* SELECTED EXCERPT:

CVE-2026-24902

7.1 HIGH

📋 TL;DR

This CVE describes a server-side request forgery (SSRF) vulnerability in TrustTunnel VPN software that allows attackers to bypass private network restrictions. When 'allow_private_network_connections = false' is configured, the software fails to validate numeric IP addresses, enabling connections to loopback and private network targets. Organizations using TrustTunnel versions before 0.9.114 are affected.

💻 Affected Systems

Products:
  • TrustTunnel
Versions: All versions prior to 0.9.114
Operating Systems: All platforms running TrustTunnel
Default Config Vulnerable: ✅ No
Notes: Only vulnerable when 'allow_private_network_connections = false' is configured. The default configuration allows private network connections, making systems with this default setting not vulnerable.

* DATA UNDER STUDY:
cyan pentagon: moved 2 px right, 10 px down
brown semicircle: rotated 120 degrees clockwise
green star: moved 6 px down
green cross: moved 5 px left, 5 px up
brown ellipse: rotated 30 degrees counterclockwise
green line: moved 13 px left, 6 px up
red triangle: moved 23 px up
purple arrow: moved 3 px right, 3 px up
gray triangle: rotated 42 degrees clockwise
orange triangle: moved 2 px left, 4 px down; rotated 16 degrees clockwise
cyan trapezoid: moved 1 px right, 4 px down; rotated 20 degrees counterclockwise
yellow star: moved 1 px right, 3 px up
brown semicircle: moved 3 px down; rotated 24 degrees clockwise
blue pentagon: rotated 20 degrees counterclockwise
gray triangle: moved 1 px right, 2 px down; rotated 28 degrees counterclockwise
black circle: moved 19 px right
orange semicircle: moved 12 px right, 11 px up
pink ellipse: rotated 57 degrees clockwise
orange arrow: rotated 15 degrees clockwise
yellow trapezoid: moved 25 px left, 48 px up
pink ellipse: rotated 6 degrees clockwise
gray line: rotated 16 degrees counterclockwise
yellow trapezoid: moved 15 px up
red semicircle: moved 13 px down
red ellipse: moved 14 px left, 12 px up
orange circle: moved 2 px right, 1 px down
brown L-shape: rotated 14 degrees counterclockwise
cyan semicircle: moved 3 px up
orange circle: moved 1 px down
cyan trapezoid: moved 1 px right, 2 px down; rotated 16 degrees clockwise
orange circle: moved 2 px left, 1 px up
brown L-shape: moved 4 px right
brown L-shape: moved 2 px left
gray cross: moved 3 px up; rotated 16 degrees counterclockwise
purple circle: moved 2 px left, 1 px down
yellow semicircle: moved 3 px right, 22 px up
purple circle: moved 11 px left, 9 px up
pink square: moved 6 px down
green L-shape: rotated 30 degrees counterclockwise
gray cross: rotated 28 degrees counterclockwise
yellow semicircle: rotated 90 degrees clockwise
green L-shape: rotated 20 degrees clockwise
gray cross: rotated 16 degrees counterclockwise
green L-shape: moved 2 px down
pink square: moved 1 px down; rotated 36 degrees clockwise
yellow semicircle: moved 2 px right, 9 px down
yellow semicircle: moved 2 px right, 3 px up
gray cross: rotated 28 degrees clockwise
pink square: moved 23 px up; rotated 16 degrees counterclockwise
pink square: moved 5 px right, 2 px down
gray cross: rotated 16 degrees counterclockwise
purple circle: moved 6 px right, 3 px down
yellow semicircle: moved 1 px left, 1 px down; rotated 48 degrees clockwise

* TASK LIST:
(A) According to the vulnerability summary, why are TrustTunnel systems running the default configuration not vulnerable?
(B) Answer these questions from the vulnerability summary:
(i) What severity score and rating does the CVE carry?
(ii) Which versions of TrustTunnel are affected?
(iii) Which operating systems are affected?
The lines after the text were taken from an unrelated source.

* ACTIVITY ANSWERS:
(A) The flaw exists only when 'allow_private_network_connections = false' is set. The default configuration allows private network connections, so systems left at that default setting are not vulnerable.

(B)
(i) 7.1, rated HIGH.
(ii) All versions prior to 0.9.114.
(iii) All platforms running TrustTunnel.